Empirical results show that attackers can recover both the surface form and downstream behavior of original prompts with notable fidelity (prompt similarity up to 0.832, answer similarity up to 0.768). Defenses such as prompt-level or answer-level paraphrasing reduce reconstructability but can also degrade answer quality.
6. Relevance to Prompt Safeguards and AI System Security
The PromptSleuth design philosophy of semantic task-level reasoning underpins scalable defenses against a wide spectrum of prompt-based threats.
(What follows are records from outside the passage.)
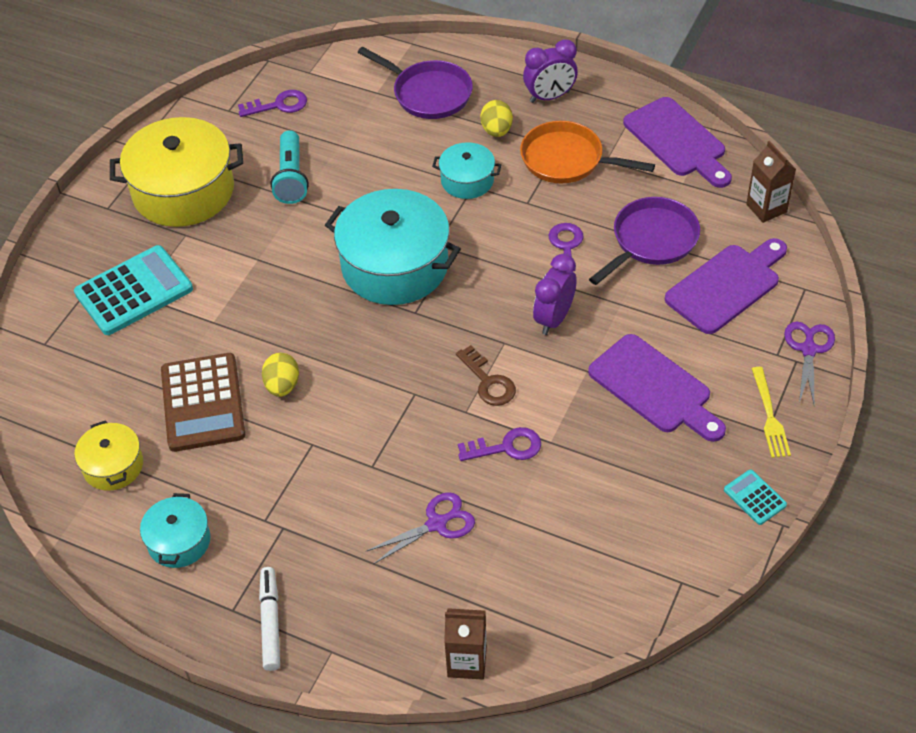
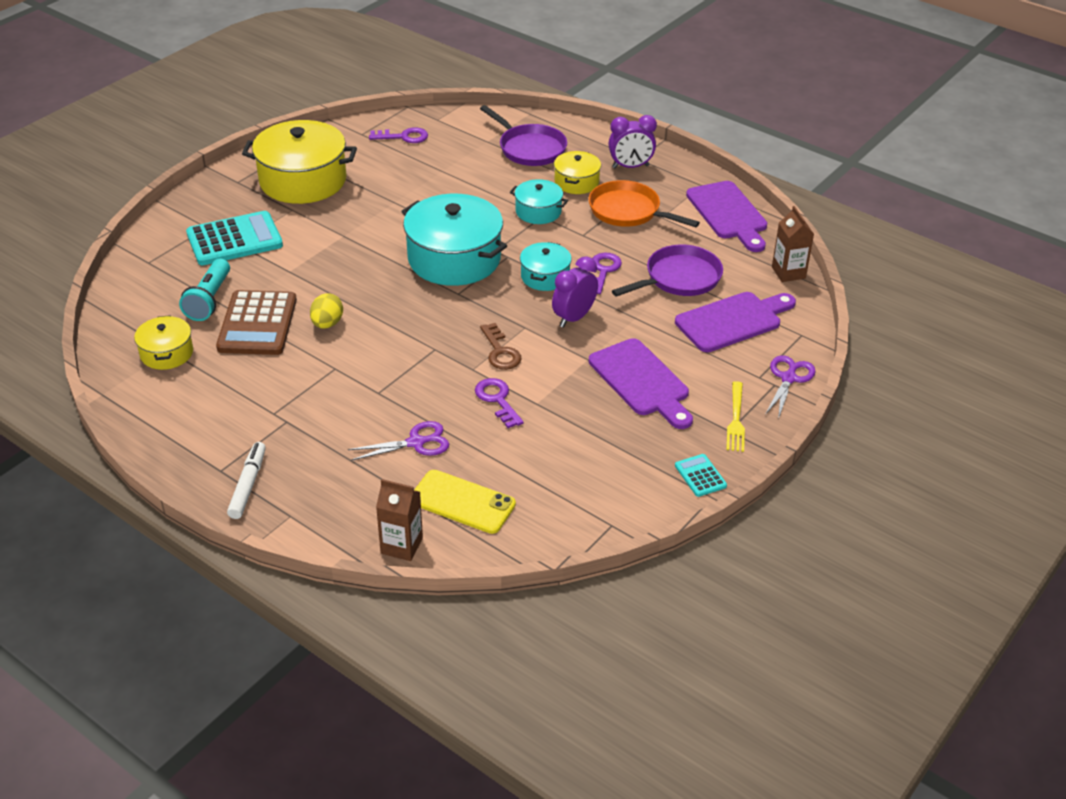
camera: 10 degrees right, 10 degrees down
(179, 541) = (197, 414): turquoise pot -> turquoise pot (545, 276)
(291, 178) = (393, 186): turquoise flashlight -> turquoise flashlight (209, 300)
(496, 131) = (576, 182): yellow egg -> yellow pot
(506, 447) = (497, 400): purple key -> purple key turned 120 degrees counterclockwise
(513, 590) = (462, 502): none -> yellow phone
This is further evidenced by its applicability in risk-centric frameworks for promptware and indirect prompt injection in LLM-powered assistants, such as those operationalized in the TARA framework for Google Gemini (Nassi et al., 16 Aug 2025).
Best-practice recommendations emerging from PromptSleuth-centered literature include:
- Threat-model-driven scoring of risk across digital and physical endpoints.
- A/B differential behavior checks for untrusted inputs in production systems.
- Context separation, dynamic confirmation, and adversarial replay validation for robust mitigation.
By refocusing defense strategy from syntactic markers to semantic invariance, PromptSleuth establishes a technically rigorous, model-agnostic foundation for securing next-generation LLM applications against prompt injection and prompt manipulation campaigns.